Bilgewater, an oil and grease mixture with water, may affect many aquatic species. Thus, development of methods and techniques to treat or to mitigate the formation and undesired consequences of shipboard emulsions are urgently needed. This research investigated the fundamental physicochemical processes in the formation, stabilization, and breaking of shipboard relevant emulsions. Understanding shipboard emulsions at evolving interfaces is a key scientific challenge. The underpinning hypothesis was that surface chemical changes at the liquid-liquid (l-l) interface are critical for mass and charge transfer leading to emulsion formation, stabilization, and worsening. Using unique in situ chemical imaging capabilities developed at Pacific Northwest National Laboratory, the research team answered the following questions: 1) How do ionic, nonionic, and solid emulsifiers affect emulsion stabilization in ship bilgewater conditions? 2) How does microbial activity affect emulsion formation, stabilization, and breaking? A unique vacuum compatible microreactor, System for Analysis at the Liquid Vacuum Interface (SALVI), was used to achieve multi-scale imaging and obtain a more fundamental understanding of these physiochemical multi-phase processes.
This project had the following objectives: 1) study the emulsion formation mechanism in synthetic and actual bilgewater using novel multimodal imaging approaches; 2) obtain molecular distribution of key species at the droplet surface and interface; and 3) set the technical foundation for the development of cost-effective solutions to reduce, prevent, and treat ship-relevant emulsions.
The key technical approach was to use SALVI, a unique vacuum and ambient compatible microfluidic interface and multimodal imaging to study emulsion. The research team employed in situ liquid chemical imaging to study various liquid surfaces, solid-liquid (s-l), and l-l interfaces. SALVI, as a portable microfluidic reactor, was suitable for a multitude of analytical instruments, including Time-of-Flight Secondary Ion Mass Spectrometry (TOF-SIMS), scanning electron microscope (SEM), and nuclear magnetic resonance, allowing chemical insight into the complex l-l interface. This project studied the l-l interactions at the molecular level and provided unprecedented insight into the physicochemical processes of bilgewater emulsions.
SERDP-recommended emulsion systems were used as the base models for synthetic bilgewater studies. Specifically, synthetic bilgewater is similar to Marine Environment Protection Committee 107(49) test fluid Carbon emulsion. More importantly, real bilgewater samples as well as a Naval Surface Warfare Center Carderock surrogate sample from SERDP funded labs were shared and studied in this project complementing other ongoing bilgewater emulsion research. Emulsions prepared by mechanical means were used to serve as the surrogate and be analyzed using multiple imaging techniques to understand their surface properties, size, morphology, aggregation, and l-l interactions.

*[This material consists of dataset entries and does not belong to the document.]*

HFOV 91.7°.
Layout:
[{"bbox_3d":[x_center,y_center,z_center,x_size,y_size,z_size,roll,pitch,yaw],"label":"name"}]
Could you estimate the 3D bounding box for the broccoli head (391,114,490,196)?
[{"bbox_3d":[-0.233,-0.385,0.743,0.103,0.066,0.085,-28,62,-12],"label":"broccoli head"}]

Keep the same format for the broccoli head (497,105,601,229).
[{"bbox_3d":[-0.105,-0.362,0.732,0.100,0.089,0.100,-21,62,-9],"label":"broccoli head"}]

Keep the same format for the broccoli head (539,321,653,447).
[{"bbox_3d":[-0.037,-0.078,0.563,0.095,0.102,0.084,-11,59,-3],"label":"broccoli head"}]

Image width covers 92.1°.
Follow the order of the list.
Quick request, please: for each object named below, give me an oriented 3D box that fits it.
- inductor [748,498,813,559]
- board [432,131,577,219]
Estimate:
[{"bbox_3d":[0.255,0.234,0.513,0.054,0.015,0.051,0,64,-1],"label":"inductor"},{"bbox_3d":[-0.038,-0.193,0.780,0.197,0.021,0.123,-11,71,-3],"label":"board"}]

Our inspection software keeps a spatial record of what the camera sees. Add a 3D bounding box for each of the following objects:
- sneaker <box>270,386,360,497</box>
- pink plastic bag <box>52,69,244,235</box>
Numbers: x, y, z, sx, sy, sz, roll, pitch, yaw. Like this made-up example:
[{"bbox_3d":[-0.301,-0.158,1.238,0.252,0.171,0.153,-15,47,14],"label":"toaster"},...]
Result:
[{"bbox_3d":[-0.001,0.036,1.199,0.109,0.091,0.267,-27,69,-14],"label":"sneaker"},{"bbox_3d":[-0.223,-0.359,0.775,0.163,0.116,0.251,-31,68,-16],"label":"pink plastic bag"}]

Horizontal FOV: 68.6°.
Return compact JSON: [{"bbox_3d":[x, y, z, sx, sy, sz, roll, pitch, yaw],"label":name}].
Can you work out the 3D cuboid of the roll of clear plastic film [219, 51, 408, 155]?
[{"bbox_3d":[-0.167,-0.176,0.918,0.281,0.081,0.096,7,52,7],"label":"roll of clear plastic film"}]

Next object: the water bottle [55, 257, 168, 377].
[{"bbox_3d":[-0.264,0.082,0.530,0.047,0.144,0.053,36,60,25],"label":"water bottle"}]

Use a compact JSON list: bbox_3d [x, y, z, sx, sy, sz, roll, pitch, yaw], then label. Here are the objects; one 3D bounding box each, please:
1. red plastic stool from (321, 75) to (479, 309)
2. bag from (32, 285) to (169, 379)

Besides bulk approaches to study emulsions, the unique multiplexed chemical imaging capability was employed to decipher the complex interfacial process in emulsion formation, breaking, and separation. Specifically, the approach captured the l-l interface and studied how stressors affect emulsion formation and transformation. Two analyses were performed. First the team sought to establish feasibility of multimodal imaging applications to study bilgewater emulsions and demonstrate how different measurement results can be integrated to understand the l-l interface transformation. Building upon the team’s expertise in biofilm imaging and optimal bilgewater analysis conditions, the research team aimed to investigate the effect of microbes on bilgewater stabilization or breaking.
The researchers demonstrated that the in situ correlative imaging of bilge emulsion is possible using the advance chemical imaging techniques such as SEM and ToF-SIMS. First, droplet size distribution of bilge emulsion seems to grow from fresh to aged particles in water based on optical and in situ SEM imaging. Moreover, unique oil and water interfacial information and evolution can be captured using in situ liquid SIMS. The researchers also illustrated that biofilm effects on bilge could be probed using ToF-SIMS. Furthermore, both planktonic cells and biofilms influence the oil-in-water bilge changes. These results set the technical and scientific foundations for further systematic studies of bilgewater stabilization, breaking, and mitigation.
This research provides a fundamental understanding of the underlying principles of bilgewater emulsion formation, stabilization, and breaking using multiplexed in situ chemical imaging techniques to study, at the molecular level, the l-l interactions and liquid surface modifications under ship-relevant conditions. Findings, based on direct observations, provide physical and chemical knowledge underpinning these complex interfacial phenomena and lead to solutions for oil-in-water (O/W) emulsion reduction, improved wastewater treatment, waste-oil-holding capacities, and fuel holding capacities onboard ships. Microfluidic-based strategies for stabilization, effective separation, and treatment of O/W emulsions, developed based on the findings of this research, will reduce maintenance burden, increase oily water separator treatment efficiency, and lower the cost of wastewater treatment for the Department of Defense.